Despite the unquestioned importance of messenger RNAs (mRNAs) encoding for proteins, there is a huge class of RNAs with no transcriptional potential yet with a fundamental role in the regulation of gene expression within cells, which are known as noncoding RNAs (ncRNAs). Based on their length, shape, and mechanisms of action, ncRNAs are conventionally named long ncRNAs (lncRNAs)—comprising linear lncRNAs, circular RNAs (circRNAs), long ribosomal RNAs (rRNAs), long intergenic ncRNAs (lincRNAs)—and small RNAs (sncRNAs)—comprising microRNAs (miRNAs), short-interfering RNAs (siRNAs), PIWI-interacting RNAs (piRNAs), small rRNAs, transfer RNAs (tRNAs), small nucleolar RNAs (snoRNAs), small nuclear RNAs (snRNAs)—( Fig. 33.1 ) [ , ].

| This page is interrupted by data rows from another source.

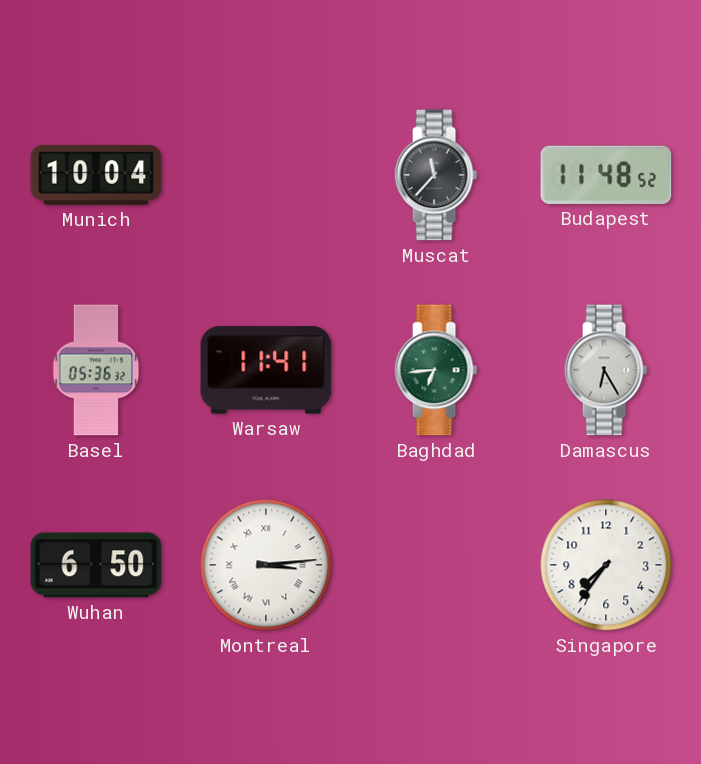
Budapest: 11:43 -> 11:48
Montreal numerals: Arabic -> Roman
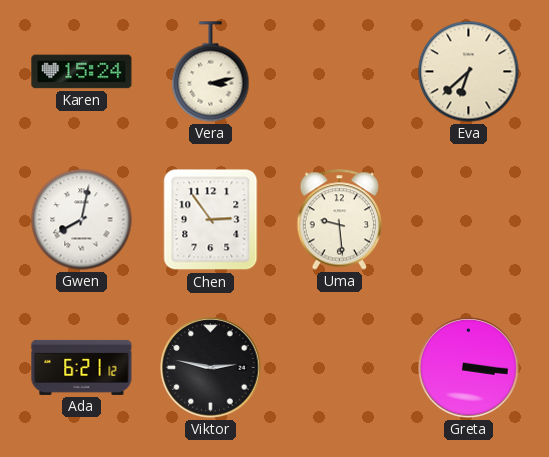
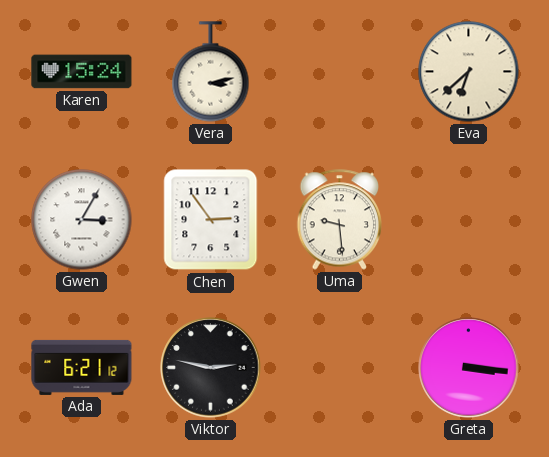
Gwen: 8:02 -> 3:05
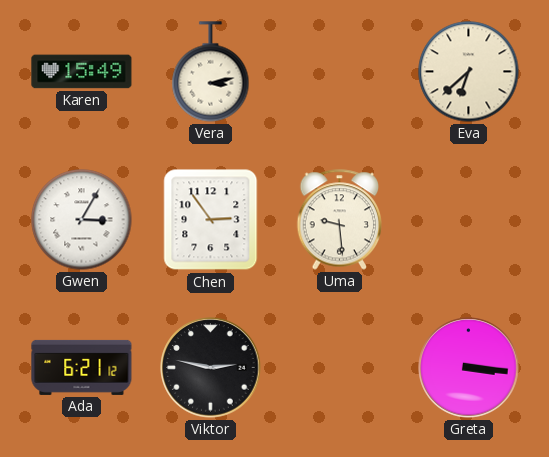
Karen: 15:24 -> 15:49
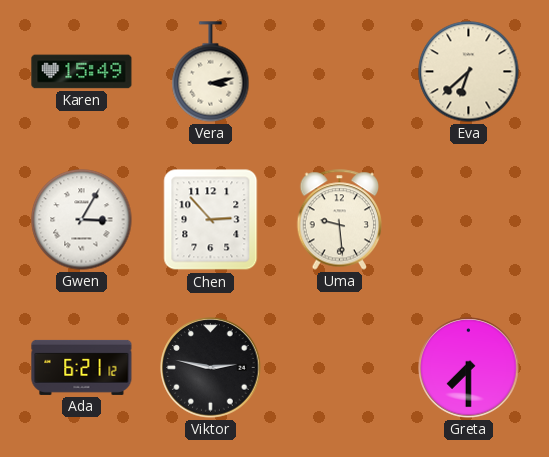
Chen: 2:54 -> 2:53
Greta: 3:16 -> 7:30
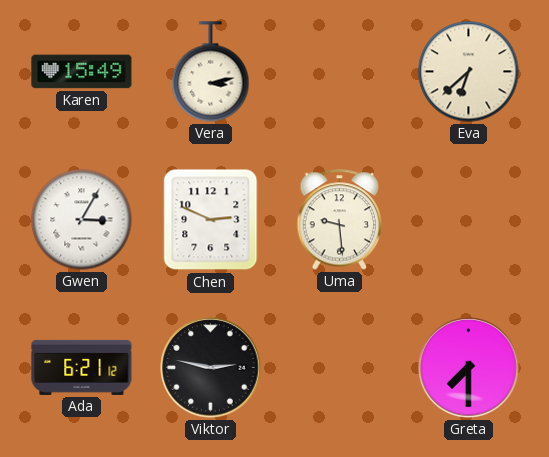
Chen: 2:53 -> 2:49
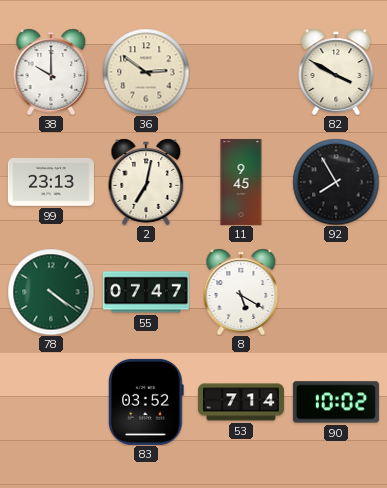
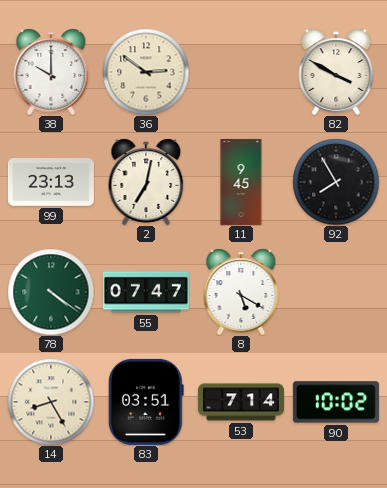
14: none -> 8:25
83: 03:52 -> 03:51
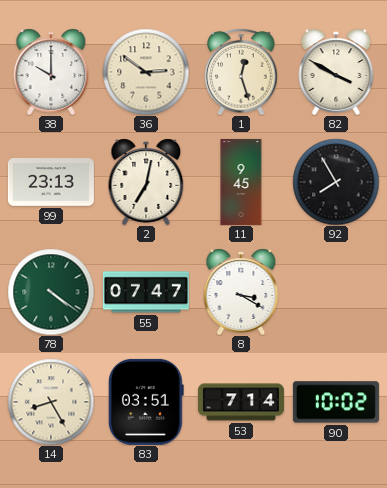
1: none -> 12:27
8: 5:20 -> 3:20
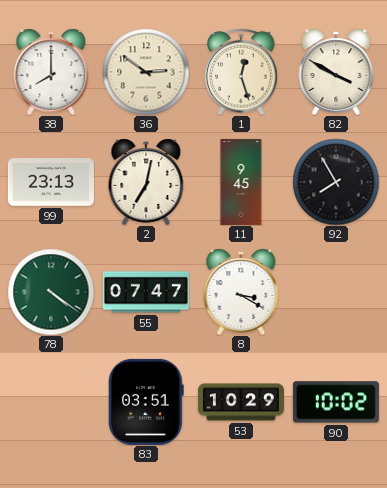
38: 10:00 -> 8:00
14: 8:25 -> none
53: 7:14 -> 10:29
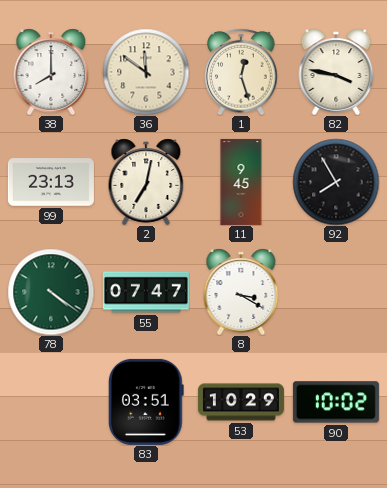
36: 2:51 -> 11:51
82: 3:50 -> 3:47
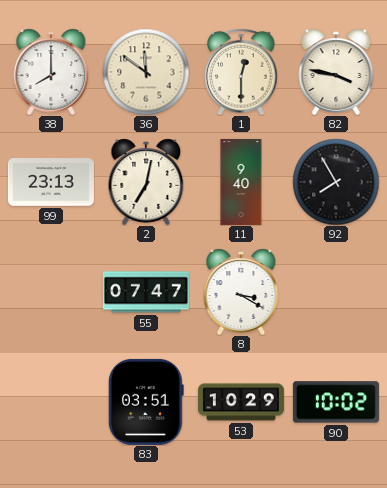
1: 12:27 -> 12:30
11: 9:45 -> 9:40
78: 4:21 -> none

By definition, miRNAs are a heterogeneous and endogenous class of snRNAs, 21–25 nucleotides long, with biological functions highly conserved in animal and plant cells. As other RNAs, miRNAs are transcribed from a double-strand DNA template by the RNAse polymerase II (Pol-II) in a long primary transcript, which is then capped and polyadenylated. However, miRNA biogenesis requires a more complex system of enzymes to obtain the mature, biologically active structure of final miRNAs. In fact, the first transcribed product, also known as primary miRNA (pri-miRNA), need to undergo an enzymatic cleavage in the nucleus by the ribonuclease III Drosha/DGCR8 complex to produce a secondary structure in the form of short hairpin called precursor miRNA (pre-miRNA). Then, the pre-miRNA is exported in the cytoplasm by the Ran/GTP/Exportin-5 complex, where it is further processed by the endonuclease Dicer/TRBP to generate a miRNA duplex [ ]. From the miRNA duplex, two independent single-strand RNAs are generated (5′-3′ filament named miR-X-5p, 3′-5′ filament named miR-X-3p), and they can both potentially interact with an AGO protein and then with RISC to form an effector complex able to recognize a complementary sequence of the miRNA on a target RNA and mediate its degradation [ ] ( Fig. 33.2 ) . Although the most reported function of miRNAs is to repress its target expression by repressing its translation or favoring its degradation, some miRNAs associated with protein complexes (microRNPs) can upregulate the translation of their targets [ ]. The correct function of the miRNA biomachinery is an essential aspect to preserve physiological features of cells, whereas its dysregulation is associated with a pathological status, such as in cancer. In fact, the downregulation of Drosha and Dicer expression levels has been shown to be associated with specific subgroups of invasive breast cancer [ ], and with poor clinical outcome in patients with ovarian cancer [ ].

Of note, miRNAs have a multigene regulatory capacity by binding several different targets with a common binding site (usually in their 3′UTR), and a single mRNA can be targeted by multiple miRNAs making extremely complex the gene regulation operated by miRNAs at the posttranscriptional level. Indeed, a correct balancing between expression levels of miRNAs and their targets is fundamental to maintain important biological functions within cells. In cancer, several events, such as epigenetic defects and miRNA sponge (e.g., lncRNAs and circRNAs) dysregulations, lead to abnormal miRNA expression levels in cancer cells [ , ]. In this respect, oncomiRs are miRNAs overexpressed in a variety of cancer types known to promote tumorigenesis by inhibiting oncosuppressor genes, whereas oncosuppressor miRs are downregulated in cancer and they target oncogenes in physiological conditions [ ]. For these reasons, both oncomiRs and oncosuppressor miRs have been largely investigated during the last decades as fundamental players in the formation of primary tumors and progression to metastatic disease [ , ].